*** MATERIAL SHOWN ***

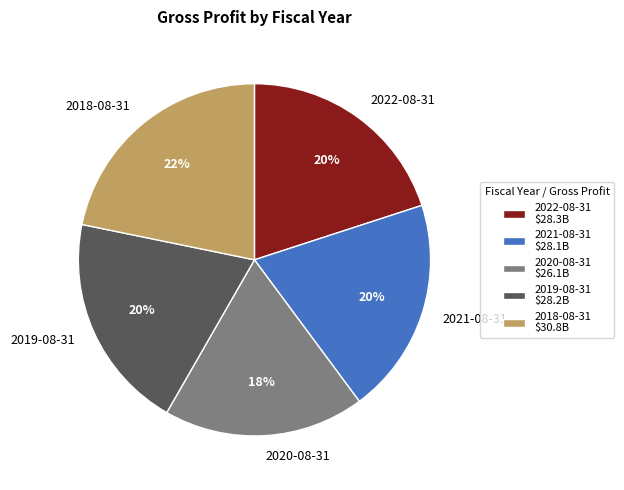

Do 2021-08-31 and 2019-08-31 together represent more than half of the pie?

No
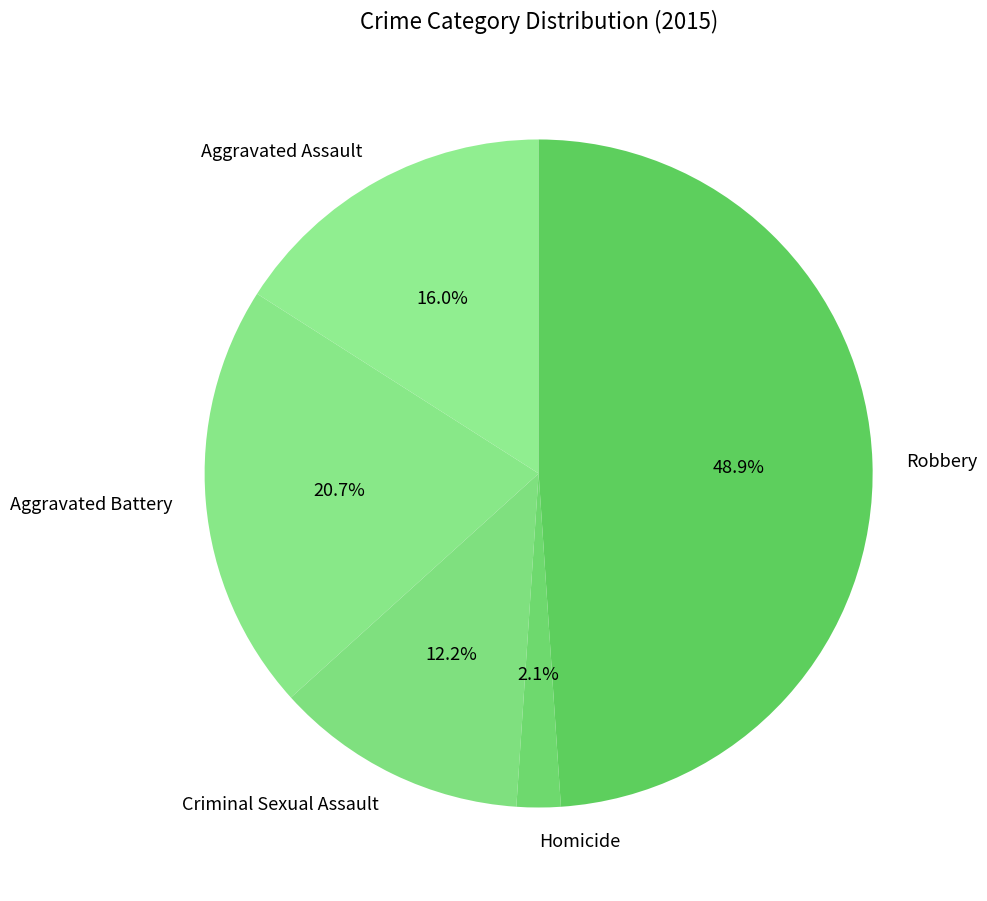

Is it true that Aggravated Assault is 2% of the pie?

False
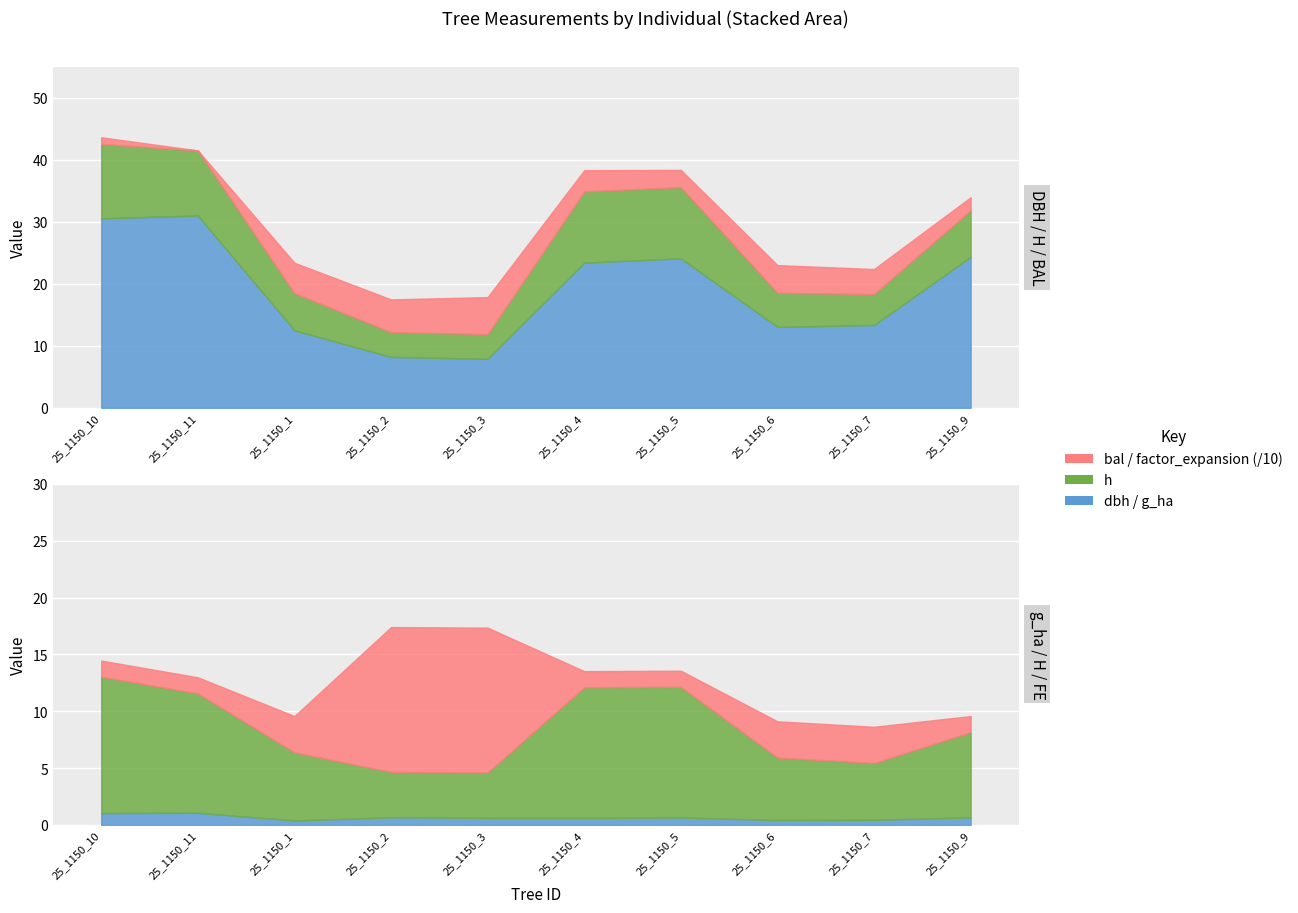

True or false: h has more than 0 points higher than both neighbors.

False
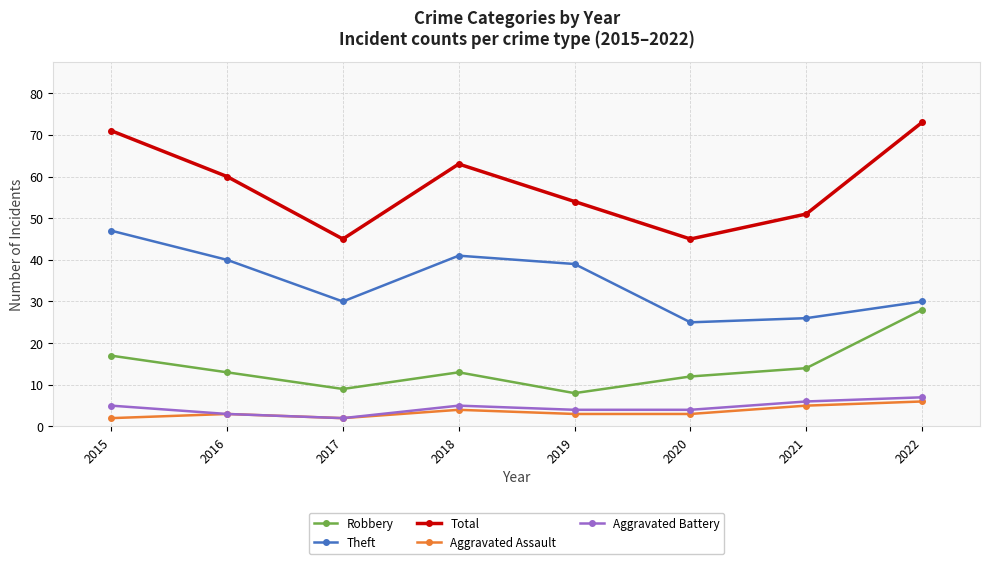

Is it true that Theft equals 18 at 2016?

False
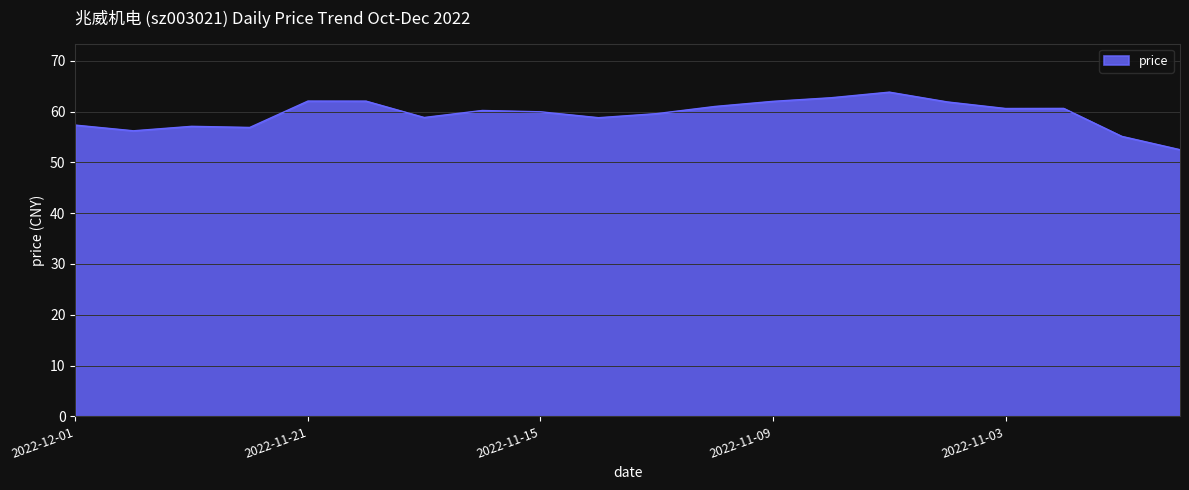

What is the difference between the maximum and minimum values?

11.3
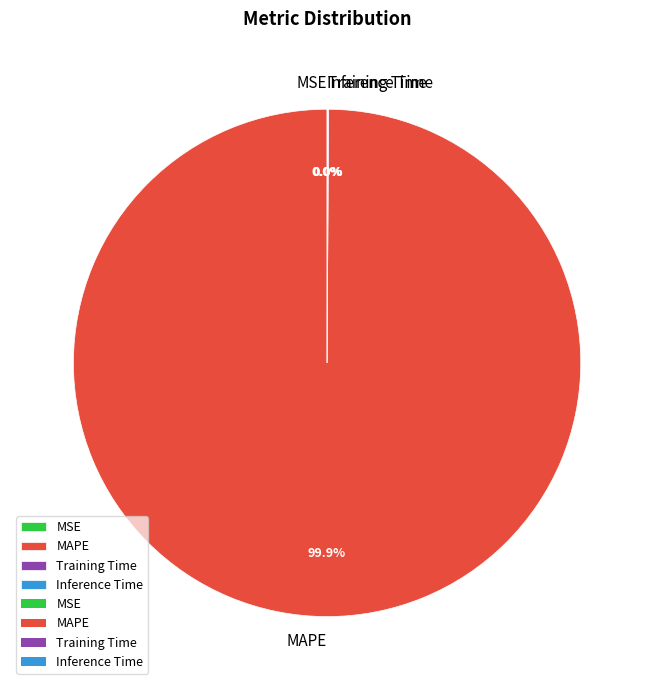

What is the largest slice in the pie chart?

MAPE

***

* **WORK INSTRUCTION**
Reproduce every line of the records above exactly, leaving out the pictures.

* **WRITTEN SOLUTION**
Do 2021-08-31 and 2019-08-31 together represent more than half of the pie?

No

Is it true that Aggravated Assault is 2% of the pie?

False

True or false: h has more than 0 points higher than both neighbors.

False

Is it true that Theft equals 18 at 2016?

False

What is the difference between the maximum and minimum values?

11.3

What is the largest slice in the pie chart?

MAPE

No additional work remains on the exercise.